◆ **DOCUMENT SEGMENT**:
Santiago, a former regulator—he was with the National
Telecommunications Commission before winning a seat in
Congress—may not exactly be the type that sycophants
would like to listen to, considering his independent
views. In the past, he was among the very first to warn
the government against consummating the deal with
China’s
telecom giant ZTE in the matter of the national
broadband network, pointing out several valid and
financial issues against it. Of course, he wasn’t heeded
then; and only when all the sordid allegations came out
in congressional hearings did the Executive backtrack.
One
hopes the government will heed Representative Santiago
on this one. “Free text messaging,” he said in a
statement on Monday, “may be music to the ears of
millions of mobile-telephone subscribers,” but
realistically, it isn’t possible. Hence, authorities
should perish the thought and stop giving consumers any
false hopes of free texting.
“We do
not know of any country in the world where texting is
free, no matter how welcome this may be,” said
Santiago,
chairman of the 55-member House Committee on Information
and Communications Technology.

◆ **DATA EXCERPT**:
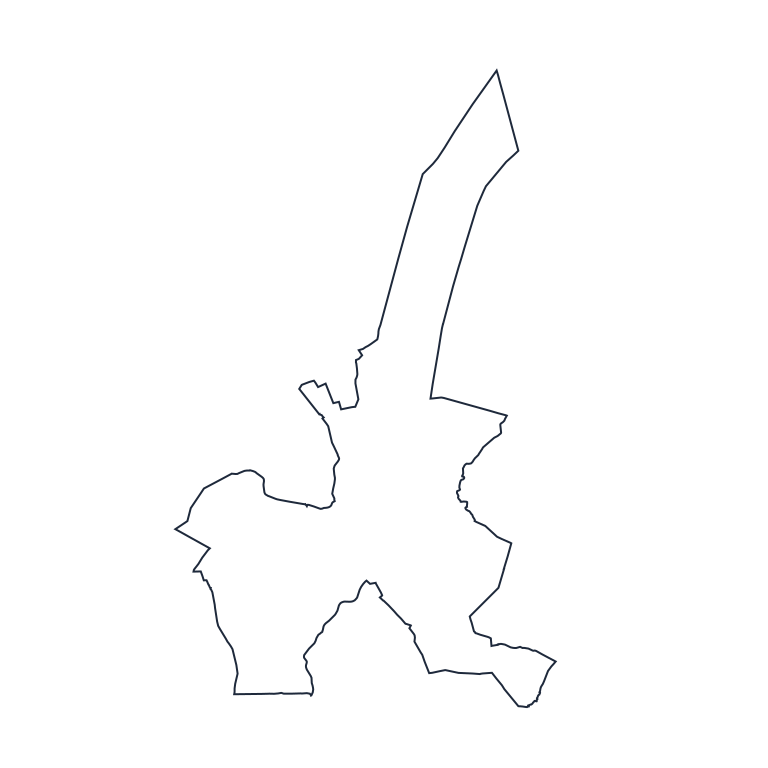 outline of Woudenberg, Utrecht, Netherlands, rotated 95°
{"feature_id": "6326949B36718410472652", "entity_name": "Woudenberg", "entity_type": "district", "adm_level": 2, "iso_a3": "NLD", "parent_name": "Netherlands", "parent_adm1": "Utrecht", "projection": "mercator", "projection_center": [5.439, 52.08], "detail": "fine", "context": "isolated", "style": "outline", "palette": "slate", "viewbox_px": 768, "rotation_deg": 95, "n_neighbors": 0, "source": "geoboundaries", "source_scale": "gbopen_adm2", "svg_char_len": 6112}
<svg xmlns="http://www.w3.org/2000/svg" viewBox="0 0 768 768"><g transform="rotate(95 384 384)"><path d="M669.2,199.7L666.3,198.7L655.6,195.6L650.8,192.7L648.2,190.7L645.5,188.8L639.6,202.7L636.7,209.1L636.5,209.8L636.4,210.8L636.7,211.8L636.6,212.7L636.3,213.5L635.0,217.0L634.7,220.9L634.7,221.6L634.9,223.0L634.0,225.5L635.1,228.3L635.5,229.4L635.6,230.4L635.6,232.5L635.3,234.9L633.1,240.7L633.0,241.4L632.7,244.4L632.8,245.7L633.2,246.6L633.8,247.6L633.4,247.8L634.2,249.0L635.3,253.2L635.6,254.1L628.1,255.4L627.3,257.2L626.9,258.6L625.4,266.2L624.3,270.3L624.3,270.9L624.1,271.3L623.4,271.6L622.6,272.8L614.1,275.9L611.0,277.3L608.1,278.3L577.3,252.4L577.0,252.2L557.8,248.3L557.8,248.5L545.1,245.8L531.6,243.3L531.3,243.9L528.2,253.0L526.3,258.1L516.6,270.7L513.4,279.9L512.6,281.8L511.8,281.6L511.1,281.9L508.6,283.8L506.6,284.7L505.5,286.1L504.7,286.5L503.3,287.9L502.9,289.3L502.0,291.0L501.8,291.3L500.9,292.0L500.2,292.1L499.7,291.7L499.1,290.6L498.5,290.8L496.0,290.7L494.4,290.9L494.3,291.1L494.1,291.6L494.1,293.5L494.1,294.3L494.7,297.0L494.6,297.4L493.6,297.7L491.9,299.6L490.9,300.2L490.3,300.4L489.3,300.1L488.8,300.2L486.2,301.8L485.1,301.9L484.3,301.7L483.2,299.5L482.5,299.1L480.6,299.9L478.7,300.0L475.3,299.6L473.7,299.2L472.8,298.6L472.0,296.7L471.0,296.0L470.4,295.9L469.7,296.2L469.4,296.6L469.4,297.6L469.3,298.0L468.9,298.2L468.1,297.9L468.0,297.7L466.1,297.3L461.2,298.0L460.0,297.4L458.1,296.7L456.9,295.7L456.2,294.8L456.1,292.5L455.8,291.2L455.4,290.2L453.7,288.9L451.8,288.0L450.0,286.9L446.7,284.0L446.0,283.6L445.6,283.5L440.3,280.6L438.9,280.0L438.4,279.7L428.0,269.6L427.4,268.7L426.6,267.4L425.9,266.3L423.0,263.3L422.2,263.1L415.1,264.5L414.0,264.6L413.2,264.1L411.5,262.1L410.0,260.9L408.2,260.4L404.8,258.9L404.5,260.0L403.2,267.5L401.5,276.0L392.7,323.1L392.5,325.2L392.5,326.0L394.2,334.5L394.4,335.8L394.5,336.4L379.8,335.5L344.0,332.6L331.0,331.7L323.4,331.1L319.2,330.5L319.2,330.4L280.5,323.7L260.8,319.8L253.0,318.1L240.6,315.6L198.3,306.6L183.2,301.6L178.1,299.7L152.0,281.6L145.1,275.1L139.9,270.5L85.5,290.3L73.4,294.8L66.7,297.2L61.9,299.1L97.6,320.1L126.0,335.6L143.4,344.3L154.3,350.2L160.4,354.4L171.5,363.7L225.6,374.7L257.9,380.7L325.5,392.7L329.8,393.9L332.4,394.1L334.2,394.0L336.7,394.1L339.2,394.4L340.2,394.6L345.5,400.8L347.4,403.2L348.9,405.6L350.9,408.0L352.5,412.1L357.3,408.3L361.2,411.3L362.6,414.0L365.1,413.8L365.8,413.4L370.9,412.3L376.4,411.4L377.3,411.4L379.1,411.7L380.2,412.0L382.1,412.8L385.9,412.5L401.5,408.2L409.2,410.6L409.6,412.8L410.0,414.5L413.0,424.5L405.7,427.3L407.5,432.8L388.7,442.2L392.8,449.4L388.7,452.4L386.8,454.1L388.5,458.6L391.9,465.6L392.1,465.9L396.3,468.0L419.0,446.6L419.6,446.0L419.5,445.7L419.9,445.7L420.4,443.4L422.2,441.8L422.6,441.2L423.7,442.3L428.7,437.7L430.9,435.9L446.9,430.7L450.7,428.4L458.3,424.0L459.2,423.8L461.4,422.5L462.3,422.2L463.3,422.3L465.2,423.2L469.5,426.0L471.1,426.4L472.7,426.7L478.6,425.6L481.8,424.7L483.5,424.6L487.5,424.8L492.5,425.5L497.9,426.0L502.3,423.5L503.7,423.4L505.0,422.9L506.3,424.8L507.1,425.3L509.5,426.0L510.3,426.6L511.1,427.5L511.5,428.2L512.0,429.4L512.4,431.0L512.7,433.0L513.6,434.9L513.9,436.2L513.7,437.3L512.1,443.3L511.0,448.3L511.0,449.4L511.1,449.8L512.4,450.2L511.6,450.8L511.0,451.7L510.5,452.0L510.7,452.6L510.6,454.4L509.5,467.8L508.6,477.1L508.2,480.4L507.8,482.1L505.7,489.1L505.7,489.5L504.5,492.0L504.0,492.7L503.5,493.1L502.3,493.7L496.1,495.1L494.4,495.3L491.3,495.1L489.9,495.3L489.0,495.6L488.1,496.4L487.1,497.8L483.9,503.2L483.1,504.2L482.8,504.8L482.2,506.8L481.6,510.0L481.9,510.3L482.1,512.8L482.6,515.0L482.8,515.6L485.3,520.5L486.4,522.3L486.6,524.3L486.6,528.0L486.9,528.3L492.4,536.7L503.8,554.3L508.4,556.8L524.5,565.7L537.7,567.9L546.8,579.2L562.9,543.2L565.0,545.0L572.8,549.9L579.6,553.3L584.8,556.7L585.8,557.2L587.5,557.4L586.7,550.2L591.2,548.1L595.3,546.4L595.0,544.1L595.0,543.7L596.5,542.8L599.2,541.4L599.3,541.3L599.3,541.1L601.4,540.0L602.3,539.4L602.3,538.8L603.4,538.9L603.6,538.6L604.2,538.1L606.3,536.9L606.9,536.7L618.7,533.4L621.8,532.8L635.3,529.5L639.4,528.1L642.2,526.2L651.6,519.3L654.3,517.5L655.9,516.0L658.8,513.6L661.4,511.8L676.8,506.6L685.3,504.6L695.6,506.1L700.3,506.3L703.9,506.0L706.1,506.2L703.4,478.9L702.7,472.7L702.5,471.2L702.2,466.5L701.5,462.5L700.7,459.5L700.7,459.1L701.2,457.1L701.2,456.2L700.5,448.7L699.5,440.1L699.5,438.8L698.7,433.9L699.0,430.9L700.4,429.6L700.7,429.5L700.5,429.2L697.4,428.1L694.4,427.9L692.6,428.3L690.6,428.9L688.2,429.9L683.0,430.6L681.3,431.5L675.2,436.0L673.7,436.7L672.6,437.1L671.0,437.2L668.5,436.7L667.4,436.7L666.6,437.1L664.1,439.4L663.5,439.8L662.3,440.0L661.0,439.9L654.1,435.6L648.4,430.8L645.7,429.7L643.3,429.2L642.7,429.0L639.5,427.5L638.3,426.0L637.1,424.9L636.7,424.2L636.1,423.8L635.3,423.8L634.4,423.5L630.9,423.1L629.7,422.7L628.5,422.0L627.3,421.0L624.6,418.1L618.3,412.8L617.1,412.1L613.8,410.6L608.5,409.6L607.5,409.1L606.5,408.5L606.1,408.2L605.3,407.2L604.5,405.5L604.2,404.5L603.9,399.0L603.6,397.4L603.2,396.2L602.1,394.4L601.4,393.8L599.7,392.5L598.9,392.1L591.1,390.3L588.1,389.1L585.0,387.3L582.7,385.6L581.4,384.3L584.3,380.5L582.8,375.0L583.2,374.9L592.0,368.9L594.7,367.4L595.1,367.6L597.0,369.5L599.8,366.0L599.8,365.6L604.1,360.2L609.6,354.0L612.7,350.8L616.2,346.6L621.0,341.7L621.0,341.2L622.1,336.4L622.2,336.2L625.1,337.4L630.4,332.5L631.7,331.6L634.0,331.1L638.0,331.2L648.3,324.0L650.4,322.3L657.1,319.3L668.1,313.8L667.5,310.8L665.2,303.4L663.7,298.2L663.7,297.6L665.3,284.6L664.7,270.7L664.6,263.1L664.3,262.6L663.8,260.6L662.3,251.3L667.6,246.4L673.8,240.3L676.3,238.4L677.4,237.6L693.2,222.1L693.3,221.2L693.2,220.7L693.2,217.9L693.4,214.7L693.4,213.4L693.2,213.1L692.7,212.8L692.7,211.9L692.6,211.6L692.3,211.6L691.6,212.1L690.4,209.7L690.4,209.2L689.2,208.1L688.4,207.8L687.8,207.2L686.6,206.4L686.6,206.0L686.8,204.6L686.8,204.3L686.6,204.2L685.6,204.4L684.5,203.7L684.1,204.2L683.7,204.3L682.1,203.5L681.5,203.5L680.3,202.9L680.0,202.6L679.9,202.2L678.0,201.6L677.8,201.7L677.7,202.1L677.5,202.3L676.5,201.8L673.9,201.6L672.4,201.3L670.6,200.5L669.2,199.7Z" fill="none" stroke="#1e293b" stroke-width="2"/></g></svg>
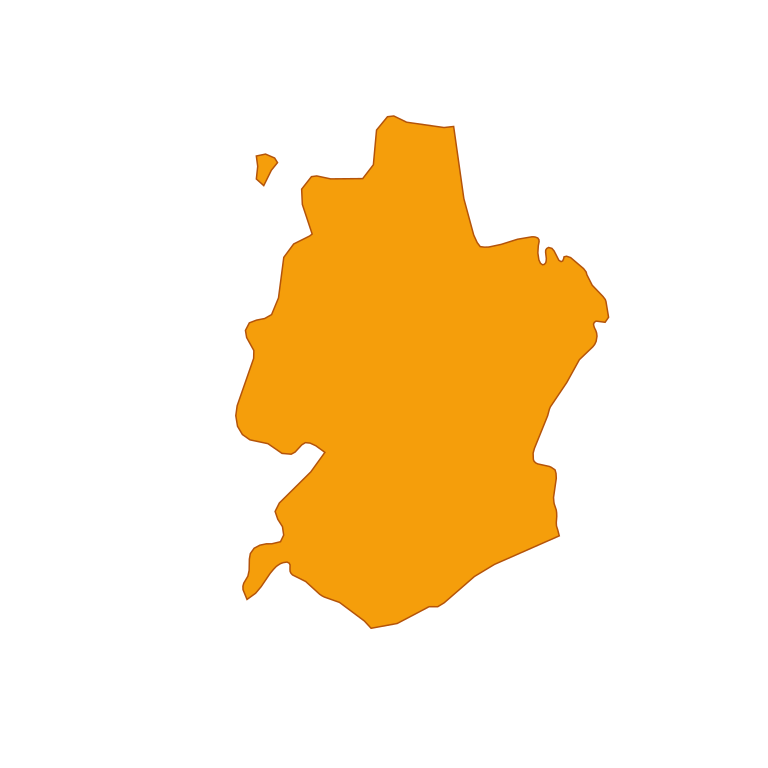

◆ **COMPLETE THE FOLLOWING**:
**1)** From the commentary on free text messaging, extract the passage starting with "Santiago, a former" and going on through "the Executive backtrack.".
**2)** Write what comes next in the commentary on free text messaging, picking up after its final sentence.
The data that comes after the commentary on free text messaging is unrelated material.

◆ **THE ANSWERS**:
**1)**
Santiago, a former regulator—he was with the National
Telecommunications Commission before winning a seat in
Congress—may not exactly be the type that sycophants
would like to listen to, considering his independent
views. In the past, he was among the very first to warn
the government against consummating the deal with
China’s
telecom giant ZTE in the matter of the national
broadband network, pointing out several valid and
financial issues against it. Of course, he wasn’t heeded
then; and only when all the sordid allegations came out
in congressional hearings did the Executive backtrack.

**2)**
What is
the basis for his objections? Free texting, according to
him, “would swamp networks and surely lead to recurring
system crashes, to the detriment of subscribers.”
Of
course, this isn’t hard to understand. Witness what
happens on Christmas, New Year and special calendar
days, when the networks get jammed with millions of text
messages that are PAID FOR. Filipinos, even while
complaining about paying P1 for every SMS, have made the
country the world’s texting capital; and are, in fact,
the envy of foreigners who don’t have such patience,
finger dexterity and the inclination to make their
mobiles like a computer: punching keys nearly all of
their waking hours, even when they’re walking, crossing
roads, are in a meeting, or, horrors—driving.
Teachers, bosses, people needing services often complain
that they cannot connect to students, subordinates or
bureaucrats who are busily texting. Imagine how things
would be if texting were even made free. As it is now,
only a portion of one’s load is made free, as a bonus by
telcos in appreciation for the big money we all pay them
for loading up. If all of texting were free, it would
not really be fiscal paradise for the public.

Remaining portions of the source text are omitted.